• [TASK] Carry on the XMCluster package description, writing what would follow its final sentence.

** PAGE TEXT follows **

Metadata-Version: 2.3
Name: xmcluster
Version: 0.0.1
Summary: XMPro Vector Insight is a Python library for analyzing and visualizing embedding data. It provides tools for calculating various similarity measures (cosine, Euclidean, inner product) between embeddings and reference vectors, applying different scaling techniques, and performing basic statistical analysis on embedding data. The library is designed with flexibility in mind, allowing for easy extension and customization of its core functionalities.
Project-URL: Homepage, https://github.com/pypa/sampleproject
Project-URL: Issues, https://github.com/pypa/sampleproject/issues
Author-email: Jaun van Heerden <jvh@xmpro.com>
License-File: LICENSE
Classifier: Intended Audience :: Science/Research
Classifier: License :: OSI Approved :: MIT License
Classifier: Operating System :: OS Independent
Classifier: Programming Language :: Python :: 3
Classifier: Topic :: Scientific/Engineering :: Artificial Intelligence
Classifier: Topic :: Scientific/Engineering :: Information Analysis
Classifier: Topic :: Scientific/Engineering :: Visualization
Requires-Python: >=3.8
Requires-Dist: numpy
Requires-Dist: scikit-learn
Description-Content-Type: text/markdown

# XMCluster

XMCluster is a Python library designed for performing density-based clustering on embedding data using DBSCAN (Density-Based Spatial Clustering of Applications with Noise). It provides a flexible and extensible framework for conducting cluster analysis, optimizing clustering parameters, and analyzing cluster characteristics.

** End of PAGE TEXT **
** DATA SECTION follows **

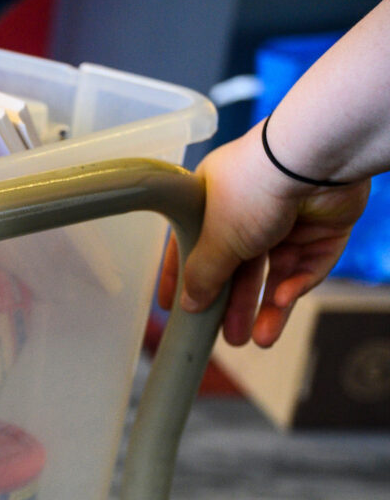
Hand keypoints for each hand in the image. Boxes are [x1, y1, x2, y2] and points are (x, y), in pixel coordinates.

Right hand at [158, 124, 369, 346]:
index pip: (192, 245)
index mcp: (213, 199)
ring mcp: (290, 217)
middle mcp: (250, 207)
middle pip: (239, 266)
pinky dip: (296, 285)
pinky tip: (282, 302)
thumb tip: (190, 303)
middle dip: (234, 305)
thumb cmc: (253, 186)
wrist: (314, 160)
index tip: (176, 308)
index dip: (183, 278)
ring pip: (276, 272)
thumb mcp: (214, 238)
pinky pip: (308, 265)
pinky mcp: (325, 227)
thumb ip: (202, 275)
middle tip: (229, 337)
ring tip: (260, 339)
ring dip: (266, 306)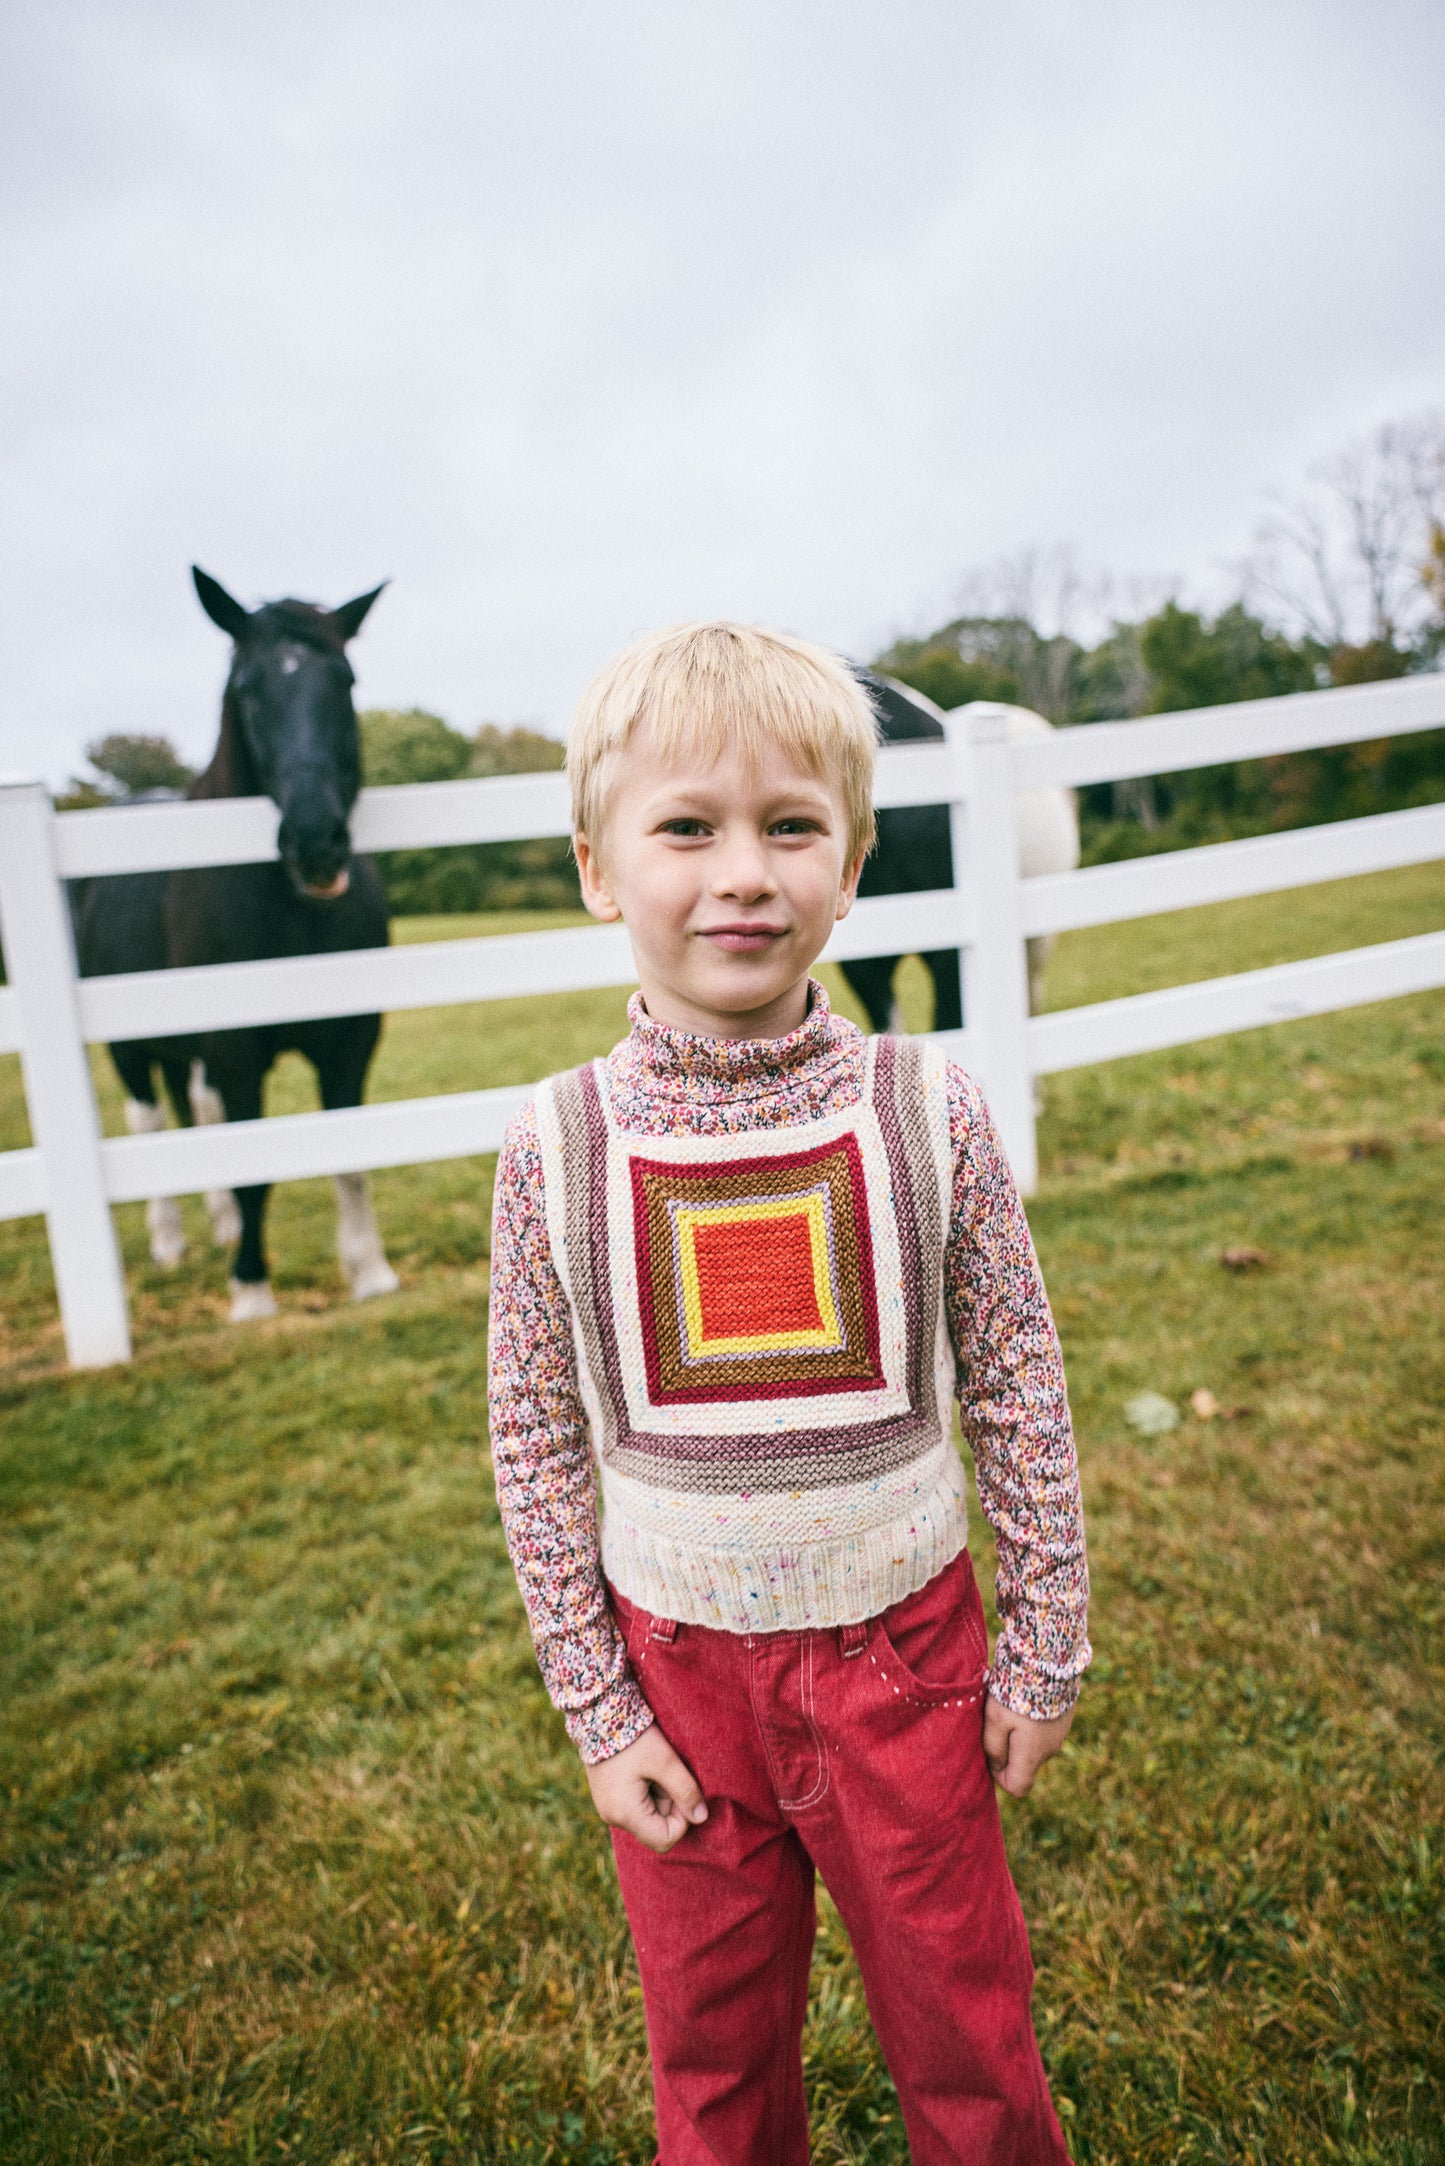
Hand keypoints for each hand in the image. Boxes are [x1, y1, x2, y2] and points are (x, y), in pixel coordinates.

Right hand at [585, 1723, 708, 1854]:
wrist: (599, 1713)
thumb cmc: (634, 1738)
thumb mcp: (665, 1762)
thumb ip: (685, 1791)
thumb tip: (701, 1818)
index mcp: (625, 1814)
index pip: (665, 1840)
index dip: (682, 1820)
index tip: (682, 1791)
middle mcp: (613, 1817)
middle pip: (656, 1827)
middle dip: (669, 1803)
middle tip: (665, 1773)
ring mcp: (607, 1808)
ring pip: (647, 1816)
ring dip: (658, 1795)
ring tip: (652, 1767)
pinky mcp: (607, 1797)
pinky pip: (635, 1805)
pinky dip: (646, 1791)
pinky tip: (643, 1769)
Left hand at [982, 1692, 1072, 1797]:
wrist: (1048, 1662)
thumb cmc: (1017, 1693)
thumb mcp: (995, 1719)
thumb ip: (993, 1748)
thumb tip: (996, 1766)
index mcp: (1032, 1755)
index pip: (1018, 1787)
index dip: (1000, 1778)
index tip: (990, 1755)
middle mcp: (1050, 1750)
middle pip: (1025, 1764)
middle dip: (1008, 1751)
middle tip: (996, 1723)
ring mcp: (1060, 1734)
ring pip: (1034, 1745)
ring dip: (1020, 1734)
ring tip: (1010, 1707)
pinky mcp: (1064, 1718)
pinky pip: (1043, 1730)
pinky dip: (1032, 1721)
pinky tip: (1025, 1700)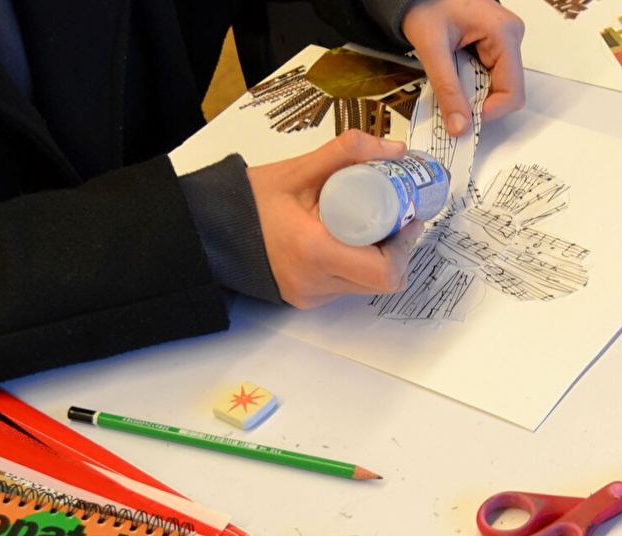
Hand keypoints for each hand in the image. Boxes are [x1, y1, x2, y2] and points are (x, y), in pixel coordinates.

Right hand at [246, 131, 425, 308]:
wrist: (213, 227)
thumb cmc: (251, 200)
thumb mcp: (299, 169)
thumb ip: (347, 152)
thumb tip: (395, 151)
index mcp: (315, 252)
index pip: (384, 272)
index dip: (405, 247)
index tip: (408, 219)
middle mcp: (315, 284)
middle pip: (382, 282)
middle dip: (397, 251)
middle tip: (396, 219)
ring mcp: (311, 296)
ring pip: (366, 287)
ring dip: (379, 259)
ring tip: (372, 226)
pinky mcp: (307, 299)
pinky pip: (347, 287)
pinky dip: (357, 266)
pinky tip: (349, 240)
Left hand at [402, 0, 525, 135]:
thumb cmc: (426, 6)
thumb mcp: (432, 50)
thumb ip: (447, 90)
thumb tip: (459, 127)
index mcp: (503, 33)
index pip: (512, 91)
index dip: (490, 111)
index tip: (464, 118)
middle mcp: (511, 36)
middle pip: (508, 90)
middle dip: (481, 103)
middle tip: (454, 101)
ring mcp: (506, 41)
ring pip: (500, 86)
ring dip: (476, 93)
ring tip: (452, 80)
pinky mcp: (497, 46)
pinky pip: (492, 76)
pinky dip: (473, 84)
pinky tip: (457, 73)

** End of DATA SECTION **

• [RESPONSE TO THE EXERCISE]
## Features

- **DBSCAN Clustering**: Perform density-based clustering on your embedding data.
- **Cluster Statistics**: Get basic statistics about the clusters, including the number of clusters, number of noise points, and cluster sizes.
- **Cluster Quality Metrics**: Calculate various cluster quality metrics such as Silhouette score, Calinski-Harabasz index, and Davies-Bouldin index.
- **Optimal Parameter Finding**: Find the optimal epsilon parameter for DBSCAN using a grid search and the Silhouette score.
- **Cluster Centroids**: Calculate the centroids of each cluster.
- **Intra-cluster Distances**: Calculate the average distance of points to their cluster centroid.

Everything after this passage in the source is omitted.